Segment Start: EXERCISE INPUTS
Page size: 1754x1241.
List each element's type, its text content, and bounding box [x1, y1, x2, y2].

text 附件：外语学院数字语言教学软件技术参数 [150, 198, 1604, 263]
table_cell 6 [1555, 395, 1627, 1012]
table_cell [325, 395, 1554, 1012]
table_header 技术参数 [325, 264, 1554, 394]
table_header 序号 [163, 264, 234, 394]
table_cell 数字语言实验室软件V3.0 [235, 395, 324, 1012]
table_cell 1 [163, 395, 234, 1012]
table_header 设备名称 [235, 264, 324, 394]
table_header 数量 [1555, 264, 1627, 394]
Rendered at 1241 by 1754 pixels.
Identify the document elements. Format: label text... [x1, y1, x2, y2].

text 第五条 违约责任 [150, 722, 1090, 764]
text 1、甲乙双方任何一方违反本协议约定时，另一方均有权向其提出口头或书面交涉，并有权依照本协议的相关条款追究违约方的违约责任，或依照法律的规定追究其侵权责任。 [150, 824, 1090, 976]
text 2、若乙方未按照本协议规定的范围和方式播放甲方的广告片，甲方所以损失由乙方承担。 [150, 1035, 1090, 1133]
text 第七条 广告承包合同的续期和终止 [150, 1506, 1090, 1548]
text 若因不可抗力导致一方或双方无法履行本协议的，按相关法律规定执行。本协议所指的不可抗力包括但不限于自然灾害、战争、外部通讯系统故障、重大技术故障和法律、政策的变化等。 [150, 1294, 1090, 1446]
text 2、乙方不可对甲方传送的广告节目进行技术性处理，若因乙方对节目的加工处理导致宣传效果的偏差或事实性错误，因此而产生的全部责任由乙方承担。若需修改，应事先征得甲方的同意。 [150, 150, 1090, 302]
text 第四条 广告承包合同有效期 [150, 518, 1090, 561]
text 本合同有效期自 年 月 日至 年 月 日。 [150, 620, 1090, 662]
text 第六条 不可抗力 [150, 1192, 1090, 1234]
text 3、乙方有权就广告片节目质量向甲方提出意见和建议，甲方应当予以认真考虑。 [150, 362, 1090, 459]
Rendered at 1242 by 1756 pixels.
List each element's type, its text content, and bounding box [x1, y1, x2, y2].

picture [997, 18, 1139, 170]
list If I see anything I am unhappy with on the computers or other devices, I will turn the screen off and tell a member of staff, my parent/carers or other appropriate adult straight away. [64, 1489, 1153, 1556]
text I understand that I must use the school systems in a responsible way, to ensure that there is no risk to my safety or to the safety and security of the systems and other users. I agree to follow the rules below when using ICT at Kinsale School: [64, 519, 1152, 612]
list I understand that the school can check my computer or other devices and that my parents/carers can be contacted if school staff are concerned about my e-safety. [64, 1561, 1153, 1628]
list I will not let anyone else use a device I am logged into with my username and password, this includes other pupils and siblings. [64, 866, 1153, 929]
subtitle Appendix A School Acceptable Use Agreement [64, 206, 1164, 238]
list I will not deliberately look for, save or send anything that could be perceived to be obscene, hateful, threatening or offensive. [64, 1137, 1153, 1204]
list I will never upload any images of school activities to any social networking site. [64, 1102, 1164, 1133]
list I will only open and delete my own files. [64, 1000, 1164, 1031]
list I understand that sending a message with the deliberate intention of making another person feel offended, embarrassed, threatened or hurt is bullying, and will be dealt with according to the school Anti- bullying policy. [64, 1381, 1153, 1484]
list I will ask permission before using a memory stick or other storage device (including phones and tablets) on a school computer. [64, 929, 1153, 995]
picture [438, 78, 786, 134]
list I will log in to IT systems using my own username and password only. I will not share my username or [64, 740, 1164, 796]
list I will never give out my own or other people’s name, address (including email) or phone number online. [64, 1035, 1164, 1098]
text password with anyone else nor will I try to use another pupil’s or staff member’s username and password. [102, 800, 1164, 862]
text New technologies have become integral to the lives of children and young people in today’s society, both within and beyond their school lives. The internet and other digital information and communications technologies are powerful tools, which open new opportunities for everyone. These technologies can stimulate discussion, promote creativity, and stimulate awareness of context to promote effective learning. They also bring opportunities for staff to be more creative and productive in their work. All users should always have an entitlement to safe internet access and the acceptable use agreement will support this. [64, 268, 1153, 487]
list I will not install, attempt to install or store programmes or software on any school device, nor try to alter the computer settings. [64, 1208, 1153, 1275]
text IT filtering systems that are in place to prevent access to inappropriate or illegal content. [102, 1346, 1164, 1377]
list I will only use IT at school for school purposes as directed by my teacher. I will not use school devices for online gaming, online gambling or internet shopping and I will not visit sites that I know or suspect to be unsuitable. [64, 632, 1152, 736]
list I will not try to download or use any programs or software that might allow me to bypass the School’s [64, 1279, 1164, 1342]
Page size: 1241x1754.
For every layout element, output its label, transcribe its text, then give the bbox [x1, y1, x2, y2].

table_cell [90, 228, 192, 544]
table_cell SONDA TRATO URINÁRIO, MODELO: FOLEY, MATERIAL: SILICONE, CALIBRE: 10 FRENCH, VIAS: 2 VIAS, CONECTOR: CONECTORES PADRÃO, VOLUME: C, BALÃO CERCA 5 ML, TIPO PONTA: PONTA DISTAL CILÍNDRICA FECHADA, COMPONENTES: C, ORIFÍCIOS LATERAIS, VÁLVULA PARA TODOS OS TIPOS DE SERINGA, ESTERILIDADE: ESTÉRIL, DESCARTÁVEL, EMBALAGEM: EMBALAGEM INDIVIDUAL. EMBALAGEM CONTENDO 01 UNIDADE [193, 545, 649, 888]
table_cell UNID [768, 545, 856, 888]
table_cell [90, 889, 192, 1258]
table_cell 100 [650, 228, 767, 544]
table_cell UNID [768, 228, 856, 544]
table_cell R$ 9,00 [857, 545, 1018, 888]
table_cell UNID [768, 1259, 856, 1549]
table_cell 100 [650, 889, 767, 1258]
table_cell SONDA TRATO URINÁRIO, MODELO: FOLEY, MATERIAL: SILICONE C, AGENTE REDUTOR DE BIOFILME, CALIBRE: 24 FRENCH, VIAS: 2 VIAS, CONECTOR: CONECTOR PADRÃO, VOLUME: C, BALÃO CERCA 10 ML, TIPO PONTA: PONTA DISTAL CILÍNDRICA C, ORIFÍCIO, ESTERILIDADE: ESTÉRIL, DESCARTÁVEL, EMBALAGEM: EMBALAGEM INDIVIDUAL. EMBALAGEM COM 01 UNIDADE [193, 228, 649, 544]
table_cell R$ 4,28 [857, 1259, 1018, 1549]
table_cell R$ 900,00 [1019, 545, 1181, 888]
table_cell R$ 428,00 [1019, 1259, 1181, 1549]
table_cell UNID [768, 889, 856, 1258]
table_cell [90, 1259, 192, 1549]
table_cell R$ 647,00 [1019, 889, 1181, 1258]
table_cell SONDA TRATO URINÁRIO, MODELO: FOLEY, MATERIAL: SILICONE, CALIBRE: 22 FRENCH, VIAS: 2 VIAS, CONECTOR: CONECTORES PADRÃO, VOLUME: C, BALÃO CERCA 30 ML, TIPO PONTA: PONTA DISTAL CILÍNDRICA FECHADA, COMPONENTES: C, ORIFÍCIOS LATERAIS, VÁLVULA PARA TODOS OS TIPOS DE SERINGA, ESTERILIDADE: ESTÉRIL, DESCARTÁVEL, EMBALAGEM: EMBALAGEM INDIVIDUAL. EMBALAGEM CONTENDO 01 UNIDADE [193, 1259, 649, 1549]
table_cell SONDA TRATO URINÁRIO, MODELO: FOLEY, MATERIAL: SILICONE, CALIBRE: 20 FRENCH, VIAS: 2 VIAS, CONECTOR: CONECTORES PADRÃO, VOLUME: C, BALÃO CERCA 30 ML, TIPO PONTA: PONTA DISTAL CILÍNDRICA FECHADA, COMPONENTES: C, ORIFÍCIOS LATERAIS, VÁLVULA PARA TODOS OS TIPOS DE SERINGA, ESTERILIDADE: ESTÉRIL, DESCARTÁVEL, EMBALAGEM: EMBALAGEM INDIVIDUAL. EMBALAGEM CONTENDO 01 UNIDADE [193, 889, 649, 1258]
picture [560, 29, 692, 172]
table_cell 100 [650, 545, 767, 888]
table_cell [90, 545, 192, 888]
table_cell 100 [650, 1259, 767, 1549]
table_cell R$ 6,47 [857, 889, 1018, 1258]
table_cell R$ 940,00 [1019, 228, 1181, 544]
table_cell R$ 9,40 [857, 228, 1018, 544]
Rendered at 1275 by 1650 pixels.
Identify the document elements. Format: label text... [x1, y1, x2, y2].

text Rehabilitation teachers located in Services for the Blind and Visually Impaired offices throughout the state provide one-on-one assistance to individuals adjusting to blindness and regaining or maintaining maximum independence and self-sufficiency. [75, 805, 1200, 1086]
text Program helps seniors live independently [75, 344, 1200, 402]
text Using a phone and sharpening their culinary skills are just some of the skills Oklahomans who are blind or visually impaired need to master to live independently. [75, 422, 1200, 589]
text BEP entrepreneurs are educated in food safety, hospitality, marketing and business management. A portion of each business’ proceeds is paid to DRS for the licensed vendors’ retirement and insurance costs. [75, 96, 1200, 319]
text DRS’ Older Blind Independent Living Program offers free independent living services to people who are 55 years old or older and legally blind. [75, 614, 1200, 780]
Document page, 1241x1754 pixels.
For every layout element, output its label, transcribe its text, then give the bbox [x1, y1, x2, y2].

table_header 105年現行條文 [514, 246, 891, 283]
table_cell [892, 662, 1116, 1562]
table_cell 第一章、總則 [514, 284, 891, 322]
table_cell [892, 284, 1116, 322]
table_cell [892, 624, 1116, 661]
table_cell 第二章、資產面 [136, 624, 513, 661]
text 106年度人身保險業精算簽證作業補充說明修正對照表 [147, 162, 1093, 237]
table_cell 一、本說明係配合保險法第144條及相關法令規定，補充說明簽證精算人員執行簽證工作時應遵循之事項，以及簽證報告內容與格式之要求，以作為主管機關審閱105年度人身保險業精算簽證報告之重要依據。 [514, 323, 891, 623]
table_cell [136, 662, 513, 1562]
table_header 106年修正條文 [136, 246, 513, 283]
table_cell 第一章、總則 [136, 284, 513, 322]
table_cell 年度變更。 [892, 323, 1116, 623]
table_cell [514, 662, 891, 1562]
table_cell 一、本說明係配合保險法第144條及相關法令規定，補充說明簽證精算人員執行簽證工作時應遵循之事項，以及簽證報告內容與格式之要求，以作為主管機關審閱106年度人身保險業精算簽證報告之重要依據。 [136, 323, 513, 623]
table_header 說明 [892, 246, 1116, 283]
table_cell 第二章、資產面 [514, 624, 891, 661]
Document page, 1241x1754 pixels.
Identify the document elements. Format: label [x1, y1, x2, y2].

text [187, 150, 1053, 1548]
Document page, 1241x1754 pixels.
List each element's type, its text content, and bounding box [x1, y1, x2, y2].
Segment End: EXERCISE INPUTS
[WHAT IS EXPECTED]: Every line from the first entry to the line containing "Rendered at 1241 by 1754 pixels." should be transcribed exactly, and nothing beyond it.

[REPLY TO THE TASK]:
Page size: 1754x1241.
List each element's type, its text content, and bounding box [x1, y1, x2, y2].

text 附件：外语学院数字语言教学软件技术参数 [150, 198, 1604, 263]
table_cell 6 [1555, 395, 1627, 1012]
table_cell [325, 395, 1554, 1012]
table_header 技术参数 [325, 264, 1554, 394]
table_header 序号 [163, 264, 234, 394]
table_cell 数字语言实验室软件V3.0 [235, 395, 324, 1012]
table_cell 1 [163, 395, 234, 1012]
table_header 设备名称 [235, 264, 324, 394]
table_header 数量 [1555, 264, 1627, 394]
Rendered at 1241 by 1754 pixels.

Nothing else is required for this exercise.